Growing flowers and designer pumpkin seeds is now Bob’s full-time endeavor. He and his wife, Judy, stopped direct-marketing pumpkins last year, though they still sell flowers from a self-serve cart in front of their house, and he still sells a few designer pumpkins at local farmers’ markets. He used to create elaborate displays of pumpkins, gourds and flowers every fall for customers’ enjoyment, but he stopped doing that once he decided to stop growing traditional pumpkins.

Bob stopped growing traditional pumpkins because he didn’t want to contaminate the gene pool of his designer pumpkins. It took him years to isolate the dominant traits that make his specialty pumpkins so popular, and he didn’t want to risk any unwanted cross-pollination.

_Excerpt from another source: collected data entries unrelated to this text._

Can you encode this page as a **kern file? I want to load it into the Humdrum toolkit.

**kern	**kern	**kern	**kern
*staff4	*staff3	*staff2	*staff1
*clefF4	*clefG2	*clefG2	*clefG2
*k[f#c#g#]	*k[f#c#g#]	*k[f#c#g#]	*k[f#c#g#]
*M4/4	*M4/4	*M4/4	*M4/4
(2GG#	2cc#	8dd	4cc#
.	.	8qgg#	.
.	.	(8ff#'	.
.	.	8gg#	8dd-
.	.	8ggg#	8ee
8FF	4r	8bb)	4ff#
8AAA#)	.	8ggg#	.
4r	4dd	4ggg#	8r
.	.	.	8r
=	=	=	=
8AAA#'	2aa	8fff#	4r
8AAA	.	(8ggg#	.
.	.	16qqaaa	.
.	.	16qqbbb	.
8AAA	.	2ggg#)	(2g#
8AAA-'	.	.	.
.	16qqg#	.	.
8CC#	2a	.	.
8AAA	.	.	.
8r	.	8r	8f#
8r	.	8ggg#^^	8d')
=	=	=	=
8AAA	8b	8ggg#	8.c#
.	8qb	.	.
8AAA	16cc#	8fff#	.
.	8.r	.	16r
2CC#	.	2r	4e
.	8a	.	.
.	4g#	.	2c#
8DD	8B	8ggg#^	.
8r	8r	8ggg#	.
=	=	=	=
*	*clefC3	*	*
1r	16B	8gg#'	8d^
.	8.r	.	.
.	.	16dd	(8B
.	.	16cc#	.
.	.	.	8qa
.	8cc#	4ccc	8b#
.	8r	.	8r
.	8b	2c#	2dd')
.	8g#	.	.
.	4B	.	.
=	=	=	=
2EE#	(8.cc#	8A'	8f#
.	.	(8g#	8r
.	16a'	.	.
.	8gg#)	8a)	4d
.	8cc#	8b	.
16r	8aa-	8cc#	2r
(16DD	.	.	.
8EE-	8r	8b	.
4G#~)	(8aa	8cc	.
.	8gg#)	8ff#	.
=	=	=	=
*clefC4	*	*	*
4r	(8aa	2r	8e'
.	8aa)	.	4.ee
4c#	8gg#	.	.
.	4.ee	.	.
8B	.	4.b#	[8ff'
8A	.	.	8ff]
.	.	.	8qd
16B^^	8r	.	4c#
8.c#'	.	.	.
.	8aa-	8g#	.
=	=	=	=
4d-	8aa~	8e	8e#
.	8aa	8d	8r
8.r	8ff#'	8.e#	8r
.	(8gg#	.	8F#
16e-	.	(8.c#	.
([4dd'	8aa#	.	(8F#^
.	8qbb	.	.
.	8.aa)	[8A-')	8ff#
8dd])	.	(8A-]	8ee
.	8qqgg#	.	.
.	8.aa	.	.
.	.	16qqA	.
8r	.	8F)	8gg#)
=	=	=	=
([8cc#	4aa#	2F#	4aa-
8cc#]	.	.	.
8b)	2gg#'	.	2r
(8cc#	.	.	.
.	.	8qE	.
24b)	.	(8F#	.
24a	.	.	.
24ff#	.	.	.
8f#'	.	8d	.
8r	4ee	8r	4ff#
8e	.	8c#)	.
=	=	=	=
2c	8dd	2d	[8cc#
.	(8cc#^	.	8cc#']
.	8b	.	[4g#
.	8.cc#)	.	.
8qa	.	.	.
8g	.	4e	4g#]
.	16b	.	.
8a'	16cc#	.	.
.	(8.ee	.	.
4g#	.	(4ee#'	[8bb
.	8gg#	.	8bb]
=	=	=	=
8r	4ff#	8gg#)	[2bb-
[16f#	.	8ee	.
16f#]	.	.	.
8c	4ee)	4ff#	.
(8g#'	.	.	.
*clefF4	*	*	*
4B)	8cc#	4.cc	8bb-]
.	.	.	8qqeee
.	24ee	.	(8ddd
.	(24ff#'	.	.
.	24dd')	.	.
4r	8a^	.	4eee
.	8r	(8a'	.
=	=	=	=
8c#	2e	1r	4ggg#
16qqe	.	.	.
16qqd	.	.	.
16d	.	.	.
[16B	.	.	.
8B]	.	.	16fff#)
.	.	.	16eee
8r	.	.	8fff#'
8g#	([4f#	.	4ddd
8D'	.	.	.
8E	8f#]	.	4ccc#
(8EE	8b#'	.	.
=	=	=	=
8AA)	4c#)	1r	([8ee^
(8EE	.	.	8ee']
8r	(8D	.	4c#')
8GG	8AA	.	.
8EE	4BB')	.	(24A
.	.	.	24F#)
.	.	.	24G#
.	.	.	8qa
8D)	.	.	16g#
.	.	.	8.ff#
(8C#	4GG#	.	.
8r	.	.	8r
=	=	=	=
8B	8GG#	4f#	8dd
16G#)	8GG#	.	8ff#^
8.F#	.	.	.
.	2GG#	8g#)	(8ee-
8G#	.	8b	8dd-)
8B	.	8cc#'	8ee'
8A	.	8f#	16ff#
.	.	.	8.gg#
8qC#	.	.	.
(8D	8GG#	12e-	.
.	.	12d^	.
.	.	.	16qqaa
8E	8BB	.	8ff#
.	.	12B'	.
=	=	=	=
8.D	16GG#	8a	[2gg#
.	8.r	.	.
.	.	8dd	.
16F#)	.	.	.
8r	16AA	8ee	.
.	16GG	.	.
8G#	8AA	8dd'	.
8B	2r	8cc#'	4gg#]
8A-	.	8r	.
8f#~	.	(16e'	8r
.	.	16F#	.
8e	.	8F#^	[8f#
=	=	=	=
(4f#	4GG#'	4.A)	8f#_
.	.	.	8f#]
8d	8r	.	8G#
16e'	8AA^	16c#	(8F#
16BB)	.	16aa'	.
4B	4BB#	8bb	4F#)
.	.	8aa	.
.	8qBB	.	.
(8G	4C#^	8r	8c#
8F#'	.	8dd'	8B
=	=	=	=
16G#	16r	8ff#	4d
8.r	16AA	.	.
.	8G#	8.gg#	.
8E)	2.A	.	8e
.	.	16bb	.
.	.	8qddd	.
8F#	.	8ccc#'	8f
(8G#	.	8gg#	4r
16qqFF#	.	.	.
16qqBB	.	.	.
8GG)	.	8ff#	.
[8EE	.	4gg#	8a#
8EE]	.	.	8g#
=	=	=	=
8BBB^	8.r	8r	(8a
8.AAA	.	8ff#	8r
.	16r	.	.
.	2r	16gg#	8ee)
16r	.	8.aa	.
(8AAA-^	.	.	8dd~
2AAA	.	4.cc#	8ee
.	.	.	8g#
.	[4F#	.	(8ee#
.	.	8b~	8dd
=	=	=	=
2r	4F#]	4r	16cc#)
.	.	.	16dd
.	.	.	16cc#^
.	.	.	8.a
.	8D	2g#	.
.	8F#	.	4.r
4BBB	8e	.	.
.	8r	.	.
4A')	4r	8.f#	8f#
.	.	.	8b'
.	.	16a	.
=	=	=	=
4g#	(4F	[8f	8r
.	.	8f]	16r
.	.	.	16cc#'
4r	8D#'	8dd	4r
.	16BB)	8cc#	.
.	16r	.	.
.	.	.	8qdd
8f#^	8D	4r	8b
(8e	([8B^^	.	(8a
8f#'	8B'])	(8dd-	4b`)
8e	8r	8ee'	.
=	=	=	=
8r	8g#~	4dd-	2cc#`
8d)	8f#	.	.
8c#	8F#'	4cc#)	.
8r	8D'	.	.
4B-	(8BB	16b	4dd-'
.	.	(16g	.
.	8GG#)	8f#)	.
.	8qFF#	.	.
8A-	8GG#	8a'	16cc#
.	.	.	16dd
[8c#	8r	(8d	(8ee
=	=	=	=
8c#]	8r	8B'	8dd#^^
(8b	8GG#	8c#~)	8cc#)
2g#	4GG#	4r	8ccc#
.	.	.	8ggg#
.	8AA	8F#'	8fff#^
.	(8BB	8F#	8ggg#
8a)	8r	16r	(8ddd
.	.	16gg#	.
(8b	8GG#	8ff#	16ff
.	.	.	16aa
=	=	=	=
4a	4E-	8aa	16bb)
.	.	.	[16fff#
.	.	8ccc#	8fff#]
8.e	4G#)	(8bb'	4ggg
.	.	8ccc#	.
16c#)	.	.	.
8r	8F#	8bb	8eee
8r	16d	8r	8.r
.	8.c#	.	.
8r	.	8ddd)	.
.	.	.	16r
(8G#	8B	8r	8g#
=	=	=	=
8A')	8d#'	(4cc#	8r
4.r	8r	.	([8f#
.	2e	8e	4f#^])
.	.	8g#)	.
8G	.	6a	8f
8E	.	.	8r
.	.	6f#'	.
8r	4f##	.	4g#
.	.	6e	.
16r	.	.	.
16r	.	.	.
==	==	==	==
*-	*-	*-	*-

His designer pumpkins have proven much more popular than any traditional varieties he has grown.

Bob has refined his growing methods for the designer pumpkins. Chemical herbicides have largely been replaced with 4-foot tall annual rye grass that’s sown thickly ahead of spring planting. The rye is rolled flat, creating a natural straw mulch. Pumpkin seed is planted in narrow strips in between 10-foot-wide mulch strips. Bob gets good weed control and other benefits from using these techniques.

Seed sales of Bob’s Designer Pumpkins are doing well. Growers and home gardeners alike want them. Bob sells them direct to nearby farms, including Miller’s Big Red Apple Orchard and Westview Orchards, popular farm markets in the area. He also sold 30,000 seeds to Kitchen Garden Seeds this year, a mail-order company for urban gardeners.

But Bob is taking his time with it all. He doesn’t want to get too big; he wants to get a decent value for his crop. And he still loves telling the story of the two intruders that ended up changing the way he does business. In fact, he’d like to turn it into a children’s story – though it’s a story adults can enjoy, too.